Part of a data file

## BEGIN

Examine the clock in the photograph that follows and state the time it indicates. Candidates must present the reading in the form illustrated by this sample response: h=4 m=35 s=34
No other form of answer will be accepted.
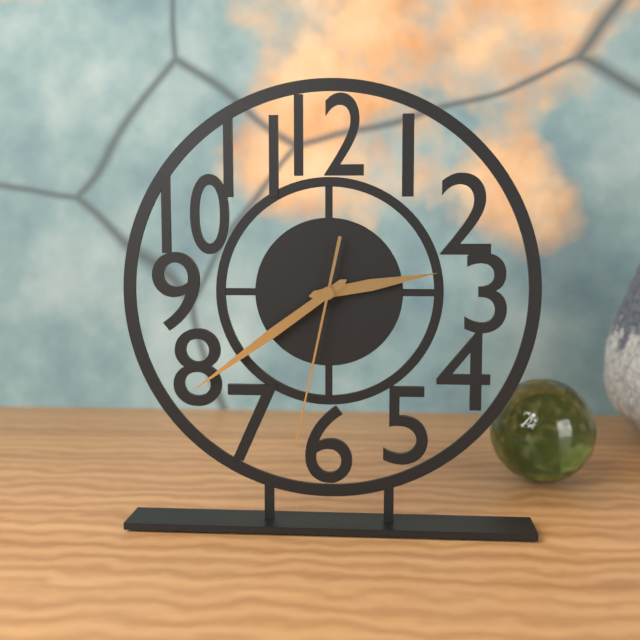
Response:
h=2 m=39 s=32
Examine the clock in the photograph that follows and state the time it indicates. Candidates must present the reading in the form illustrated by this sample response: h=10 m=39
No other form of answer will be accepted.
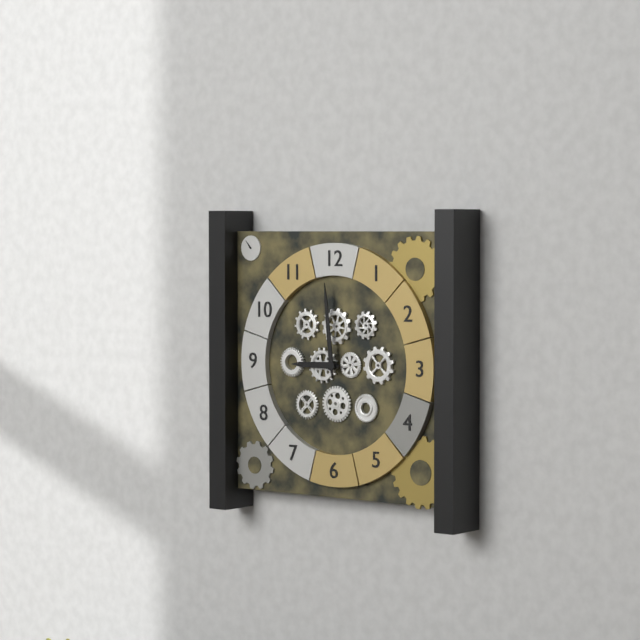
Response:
h=8 m=59
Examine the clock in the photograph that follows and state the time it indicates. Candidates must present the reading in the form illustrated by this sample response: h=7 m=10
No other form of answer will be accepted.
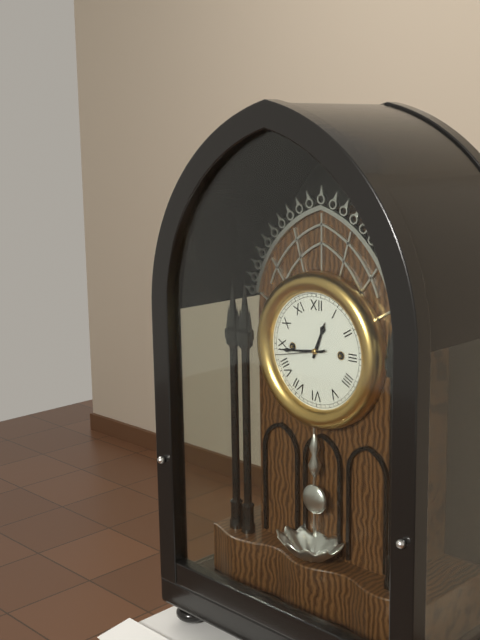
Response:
h=12 m=44
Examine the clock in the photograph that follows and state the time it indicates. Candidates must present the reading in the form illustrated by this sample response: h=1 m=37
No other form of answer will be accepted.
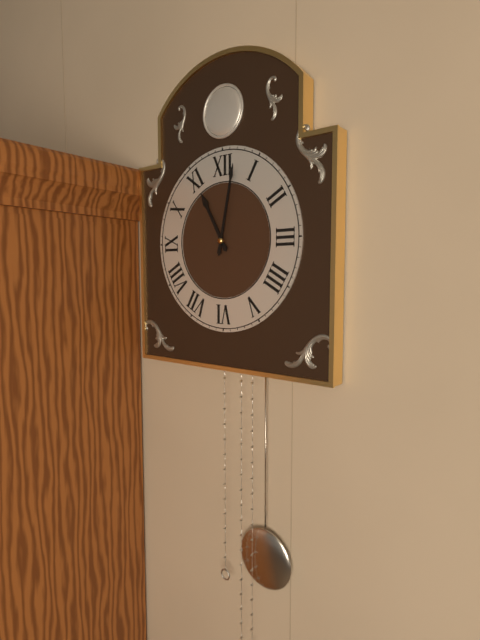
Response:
h=11 m=2
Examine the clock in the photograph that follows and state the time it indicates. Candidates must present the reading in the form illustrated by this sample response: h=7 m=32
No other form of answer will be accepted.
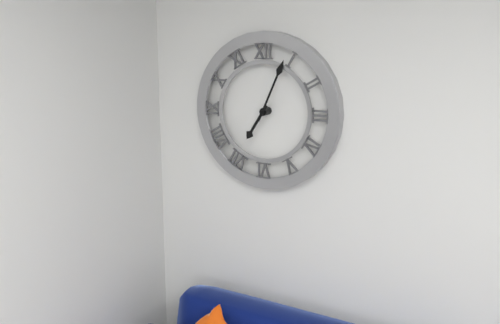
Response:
h=7 m=4
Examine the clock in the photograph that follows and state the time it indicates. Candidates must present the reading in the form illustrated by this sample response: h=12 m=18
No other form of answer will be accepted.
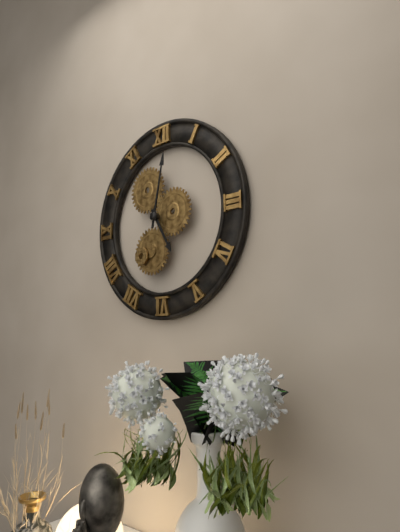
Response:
h=5 m=2
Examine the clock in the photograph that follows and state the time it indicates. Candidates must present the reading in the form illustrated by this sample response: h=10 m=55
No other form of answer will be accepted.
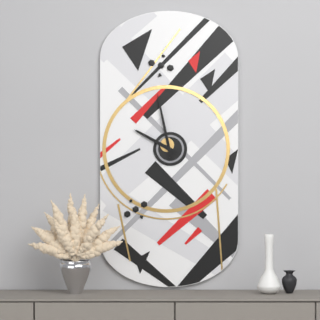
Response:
h=9 m=58
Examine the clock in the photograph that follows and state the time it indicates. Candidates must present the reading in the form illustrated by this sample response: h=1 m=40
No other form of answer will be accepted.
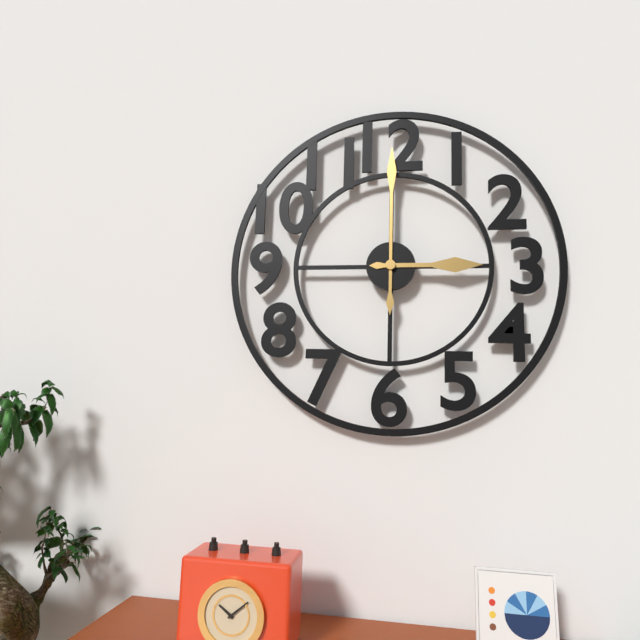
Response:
h=3 m=0
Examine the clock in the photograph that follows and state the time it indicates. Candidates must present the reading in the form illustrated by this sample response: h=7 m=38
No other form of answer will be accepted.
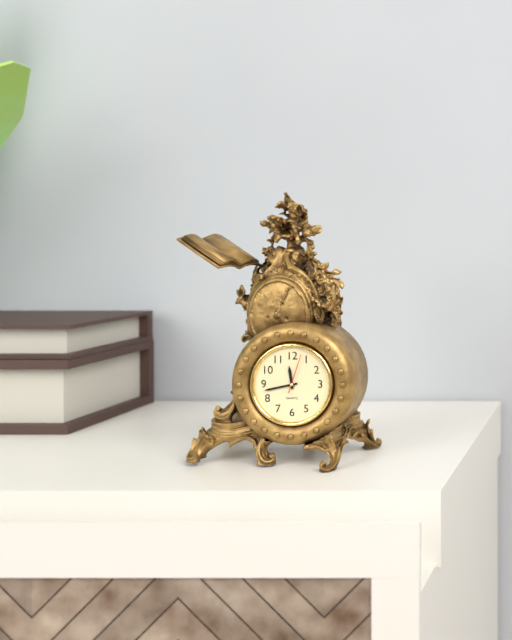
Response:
h=11 m=43
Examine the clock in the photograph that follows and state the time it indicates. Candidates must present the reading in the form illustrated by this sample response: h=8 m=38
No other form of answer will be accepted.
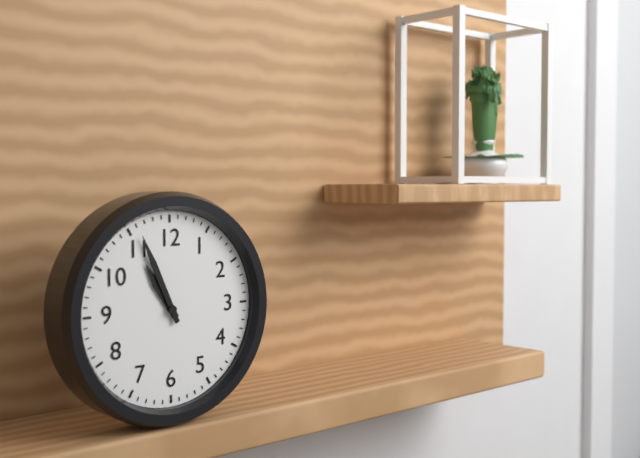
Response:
h=10 m=56
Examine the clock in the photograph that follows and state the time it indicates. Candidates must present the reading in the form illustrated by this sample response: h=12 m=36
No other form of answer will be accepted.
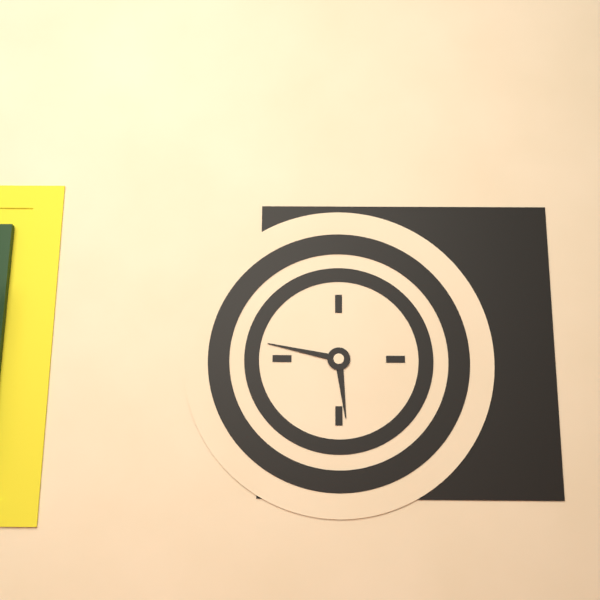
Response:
h=5 m=47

## END

Replace every "photograph" in the listing above with "image" and leave everything else as it is. Reproduce the whole listing, but leave the pictures out.

→ The reply:
Examine the clock in the image that follows and state the time it indicates. Candidates must present the reading in the form illustrated by this sample response: h=4 m=35 s=34
No other form of answer will be accepted.
Response:
h=2 m=39 s=32
Examine the clock in the image that follows and state the time it indicates. Candidates must present the reading in the form illustrated by this sample response: h=10 m=39
No other form of answer will be accepted.
Response:
h=8 m=59
Examine the clock in the image that follows and state the time it indicates. Candidates must present the reading in the form illustrated by this sample response: h=7 m=10
No other form of answer will be accepted.
Response:
h=12 m=44
Examine the clock in the image that follows and state the time it indicates. Candidates must present the reading in the form illustrated by this sample response: h=1 m=37
No other form of answer will be accepted.
Response:
h=11 m=2
Examine the clock in the image that follows and state the time it indicates. Candidates must present the reading in the form illustrated by this sample response: h=7 m=32
No other form of answer will be accepted.
Response:
h=7 m=4
Examine the clock in the image that follows and state the time it indicates. Candidates must present the reading in the form illustrated by this sample response: h=12 m=18
No other form of answer will be accepted.
Response:
h=5 m=2
Examine the clock in the image that follows and state the time it indicates. Candidates must present the reading in the form illustrated by this sample response: h=10 m=55
No other form of answer will be accepted.
Response:
h=9 m=58
Examine the clock in the image that follows and state the time it indicates. Candidates must present the reading in the form illustrated by this sample response: h=1 m=40
No other form of answer will be accepted.
Response:
h=3 m=0
Examine the clock in the image that follows and state the time it indicates. Candidates must present the reading in the form illustrated by this sample response: h=7 m=38
No other form of answer will be accepted.
Response:
h=11 m=43
Examine the clock in the image that follows and state the time it indicates. Candidates must present the reading in the form illustrated by this sample response: h=8 m=38
No other form of answer will be accepted.
Response:
h=10 m=56
Examine the clock in the image that follows and state the time it indicates. Candidates must present the reading in the form illustrated by this sample response: h=12 m=36
No other form of answer will be accepted.
Response:
h=5 m=47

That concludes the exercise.